One of the mysteries that fascinated me when I was finishing my graduate work in 1983 was how a cell becomes specified to a particular cell fate. Papers published by Helen Blau and Woody Wright's groups in 1983 and 1984 pointed to the existence of a factor (or several factors) in skeletal muscle cells that could activate muscle gene expression in non-muscle cell types. A logical path to identify such myogenic regulators would have been to study the transcription factors that bind the regulatory regions of muscle structural genes. Given the technology of the early 1980s, this would have entailed fractionating muscle cell nuclear extracts in search of DNA-binding activities that recognized these regulatory regions. During my graduate career, I developed an aversion to working in the cold room and knowing that this approach would involve months, if not years, of column chromatography at 4°C, I wondered if there was another road I could take to identify muscle regulatory molecules.

:: Extracted data ::
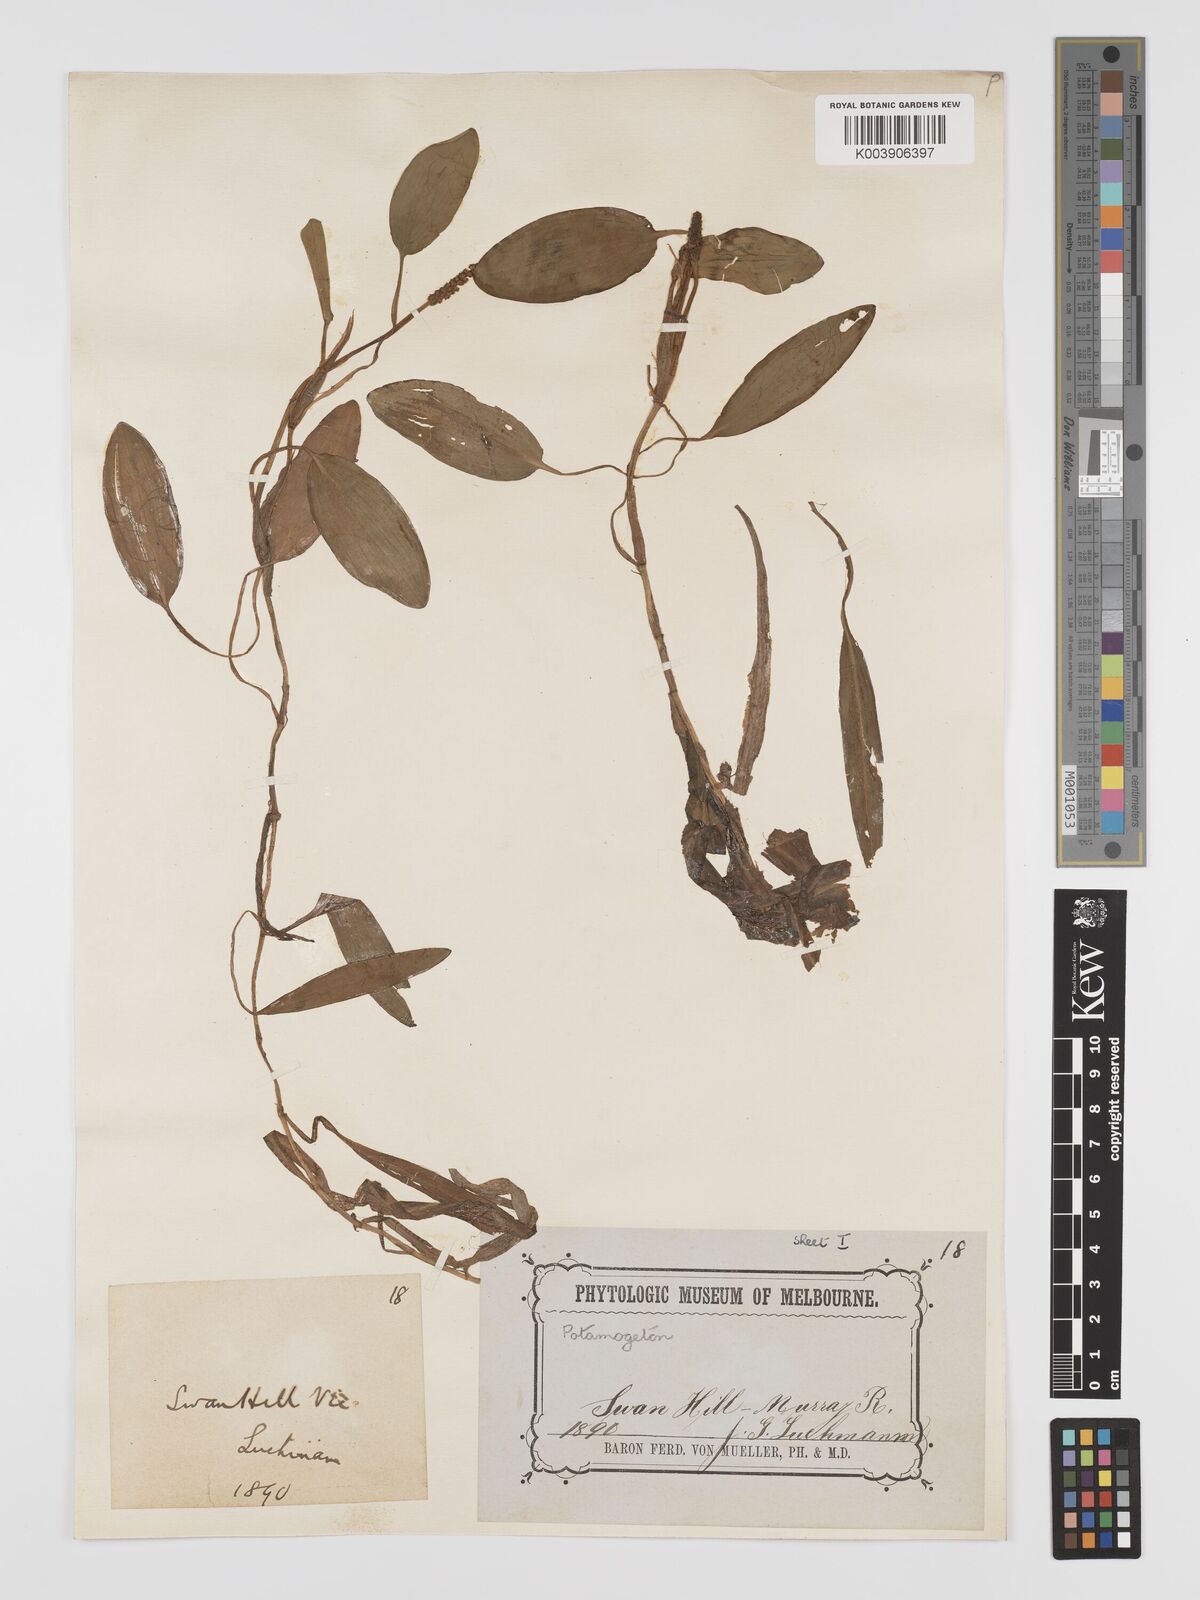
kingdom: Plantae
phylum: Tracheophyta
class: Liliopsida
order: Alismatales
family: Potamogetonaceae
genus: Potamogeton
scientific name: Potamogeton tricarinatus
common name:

:: Tasks to complete ::
• a. Do these statements agree with the passage about identifying muscle regulatory molecules? For each, answer yes or no and quote the words of the passage that decide it.
(i) The writer was finishing graduate work in 1983.
(ii) The papers from Helen Blau and Woody Wright's groups pointed to factors that could not switch on muscle gene expression outside muscle cells.
(iii) The fractionation approach would have meant column chromatography carried out at room temperature.
• b. Using the passage about identifying muscle regulatory molecules, answer each question briefly.
(i) In which years were the papers by Helen Blau and Woody Wright's groups published?
(ii) What material would have been fractionated in search of DNA-binding activities?
(iii) Where did the writer develop an aversion to working during graduate school?
• c. Write the next part of the passage about identifying muscle regulatory molecules, starting after its final sentence.

:: List of answers ::
• a.
(i) Yes: "when I was finishing my graduate work in 1983"
(ii) No: "could activate muscle gene expression in non-muscle cell types"
(iii) No: "months, if not years, of column chromatography at 4°C"

• b.
(i) 1983 and 1984
(ii) Muscle cell nuclear extracts
(iii) The cold room

• c.
The key to unravelling this problem came from a series of fortuitous events, starting with my recollection of two papers published by Peter Jones and Shirley Taylor in 1979 and 1982. These studies reported the striking finding that brief treatment of 10T1/2 cells (a mouse fibroblast line) with the DNA-demethylating agent 5-azacytidine could stably convert them into adipogenic, chondrogenic or myogenic cells. This suggested that demethylation of distinct regulatory loci was inducing different cellular phenotypes. If myogenic conversion of 10T1/2 cells was caused by demethylation of a single regulatory locus, I reasoned that transfection of this unmethylated locus into 10T1/2 cells would convert them into myocytes, even in the absence of 5-azacytidine treatment. I remember being pretty excited about this approach, as it would both keep me out of the cold room and potentially identify a regulator of cell fate.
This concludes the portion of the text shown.